Donor advised funds (DAFs) have become an increasingly popular option for donors seeking to fulfill their philanthropic goals. According to the most recent DAF study from National Philanthropic Trust, assets under management across all DAF programs exceeded $110 billion in 2017, spread across more than 464,600 individual DAFs.1 In 2016, donor advised funds received about 8% of all dollars donated by Americans.2

In order to understand how charities can tap into DAF assets, it is important to be familiar with the mechanics of DAFs, the features that make them attractive to donors and the creative ways that donors are utilizing them. With that knowledge, fundraisers and charities can more effectively employ strategies to reach donors with DAFs.

Rules of the Road

According to section §4966(d)(2) of the Internal Revenue Code, a DAF is defined as a separately identified fund or account maintained and operated by a sponsoring organization. Each account is composed of contributions made by individual donors. Once the donor makes the contribution, the sponsoring organization has legal control over the funds and the donors have advisory privileges with respect to the distribution of funds and the investment of assets in the account. The following illustration provides an overview of the relationship between the donor and the sponsoring organization:

The process flow for DAFs can be divided into two phases: gifting and granting. This two-part process is one of the reasons that DAFs are distinct from other giving vehicles and appealing to certain donors.

■ **DATA SECTION**
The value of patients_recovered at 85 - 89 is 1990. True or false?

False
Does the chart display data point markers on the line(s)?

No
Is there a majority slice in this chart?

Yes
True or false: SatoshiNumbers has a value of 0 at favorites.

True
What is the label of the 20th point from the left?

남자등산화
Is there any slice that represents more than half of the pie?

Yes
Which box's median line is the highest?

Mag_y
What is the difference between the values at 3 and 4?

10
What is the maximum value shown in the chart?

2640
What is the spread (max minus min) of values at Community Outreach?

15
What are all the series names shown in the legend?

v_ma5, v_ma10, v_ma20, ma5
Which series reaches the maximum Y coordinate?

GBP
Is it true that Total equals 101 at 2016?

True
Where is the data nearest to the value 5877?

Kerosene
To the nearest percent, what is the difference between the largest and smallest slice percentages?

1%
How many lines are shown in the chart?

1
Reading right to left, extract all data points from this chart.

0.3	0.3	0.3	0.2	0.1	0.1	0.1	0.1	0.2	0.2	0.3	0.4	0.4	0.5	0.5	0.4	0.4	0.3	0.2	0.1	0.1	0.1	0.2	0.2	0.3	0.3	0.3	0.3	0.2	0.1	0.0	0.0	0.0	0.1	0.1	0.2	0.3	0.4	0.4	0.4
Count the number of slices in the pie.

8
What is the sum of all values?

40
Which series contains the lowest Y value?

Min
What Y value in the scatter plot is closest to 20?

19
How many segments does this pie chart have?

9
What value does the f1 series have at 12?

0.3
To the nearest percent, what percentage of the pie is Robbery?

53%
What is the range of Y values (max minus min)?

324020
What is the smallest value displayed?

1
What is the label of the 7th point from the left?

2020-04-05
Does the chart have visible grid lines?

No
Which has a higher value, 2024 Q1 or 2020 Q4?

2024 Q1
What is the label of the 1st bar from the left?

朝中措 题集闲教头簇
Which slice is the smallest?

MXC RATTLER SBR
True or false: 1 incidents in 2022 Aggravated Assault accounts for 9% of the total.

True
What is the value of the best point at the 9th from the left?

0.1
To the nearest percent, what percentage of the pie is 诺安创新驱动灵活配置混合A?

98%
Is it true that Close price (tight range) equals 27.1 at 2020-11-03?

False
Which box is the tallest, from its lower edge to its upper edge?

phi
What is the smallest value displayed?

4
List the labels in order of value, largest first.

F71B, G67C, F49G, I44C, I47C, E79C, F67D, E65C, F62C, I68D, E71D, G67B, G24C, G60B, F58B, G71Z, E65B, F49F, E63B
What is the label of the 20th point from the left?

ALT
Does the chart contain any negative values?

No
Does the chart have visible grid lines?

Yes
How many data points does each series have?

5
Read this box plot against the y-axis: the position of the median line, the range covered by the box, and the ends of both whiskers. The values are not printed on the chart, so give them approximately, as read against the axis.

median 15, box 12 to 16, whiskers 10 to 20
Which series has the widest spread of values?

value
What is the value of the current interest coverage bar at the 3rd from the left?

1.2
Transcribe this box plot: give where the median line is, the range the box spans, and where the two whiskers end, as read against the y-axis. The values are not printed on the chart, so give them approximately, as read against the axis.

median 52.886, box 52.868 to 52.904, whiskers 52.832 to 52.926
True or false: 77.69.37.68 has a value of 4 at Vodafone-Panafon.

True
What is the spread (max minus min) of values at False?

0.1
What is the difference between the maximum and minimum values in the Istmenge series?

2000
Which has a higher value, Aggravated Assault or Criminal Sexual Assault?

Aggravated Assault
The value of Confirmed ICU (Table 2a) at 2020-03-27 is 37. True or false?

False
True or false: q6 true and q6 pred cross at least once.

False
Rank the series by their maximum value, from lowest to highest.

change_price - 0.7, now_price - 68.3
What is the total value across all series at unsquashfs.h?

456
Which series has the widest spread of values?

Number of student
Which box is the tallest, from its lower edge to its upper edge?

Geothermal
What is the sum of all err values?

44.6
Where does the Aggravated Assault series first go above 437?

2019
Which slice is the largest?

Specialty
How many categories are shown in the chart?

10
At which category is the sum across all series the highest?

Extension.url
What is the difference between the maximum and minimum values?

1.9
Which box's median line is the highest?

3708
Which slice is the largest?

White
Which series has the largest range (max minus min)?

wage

■ **ACTIVITY LIST**
[1] Write out the passage on donor advised funds word for word, beginning at the words "According to section" and stopping after the words "to certain donors.".
[2] Write what comes next in the passage on donor advised funds, starting after its last sentence.

■ **ANSWER LIST**
[1]
According to section §4966(d)(2) of the Internal Revenue Code, a DAF is defined as a separately identified fund or account maintained and operated by a sponsoring organization. Each account is composed of contributions made by individual donors. Once the donor makes the contribution, the sponsoring organization has legal control over the funds and the donors have advisory privileges with respect to the distribution of funds and the investment of assets in the account. The following illustration provides an overview of the relationship between the donor and the sponsoring organization:

The process flow for DAFs can be divided into two phases: gifting and granting. This two-part process is one of the reasons that DAFs are distinct from other giving vehicles and appealing to certain donors.

[2]
Gifting

Donors make an irrevocable gift to a DAF, and may receive an immediate tax deduction in the year the gift is made (up to 60% of adjusted gross income ["AGI"] for gifts of cash; up to 30% of AGI for gifts of publicly traded securities). Depending on the sponsoring organization's rules, donors can not only make gifts of cash and marketable securities, but of complex, non-cash assets as well. Donors should consult with their personal tax advisor when contemplating gifts to a DAF.

Granting

The second phase of the DAF process occurs when donors make grant recommendations to benefit a particular charity. The Internal Revenue Service (IRS) has specific guidelines around which kinds of organizations are eligible to receive grants, as well as what purposes those grants may serve. The chart below highlights the granting guidelines outlined in the Internal Revenue Code, section §4966:

Historically, grants could not be used to satisfy legally binding charitable pledges. However, the release of Notice 2017-73 by the Department of the Treasury and the IRS on December 4, 2017 potentially changes that limitation. Section 4 of the notice states that grants that fulfill the personal pledge of a donor, even a legally binding pledge, would not be treated as "more than incidental benefit" under Section 4967 of the Internal Revenue Code, as long as:

  • The sponsoring organization makes no reference to the existence of a charitable pledge when making a distribution
  • No donor/advisor receives, directly or indirectly, any other benefit that is more than incidental on account of the DAF distribution
  • The donor/advisor does not claim a charitable contribution deduction for the DAF distribution (even if the receiving charity mistakenly sends a tax acknowledgement)

While a section of the notice states that it may be relied upon until additional guidance is issued, many sponsoring organizations and grantee charities are waiting for a more definitive ruling.

Popularity

Ask any salesperson at a car dealership and they will tell you that the features of a vehicle often get the attention of a buyer, but the benefits of those features ultimately influence the decision to purchase. Similarly, the benefits of DAFs have helped to fuel its growing popularity.

Donor's Motivation

Donors use DAFs as charitable giving vehicles in a variety of ways. The following table summarizes some of the primary reasons that donors use a DAF:

Strategies to Leverage DAFs

Stewarding donors with DAFs is important for all charities and can have a meaningful impact. The chart below highlights strategies for fundraisers and charities to consider5.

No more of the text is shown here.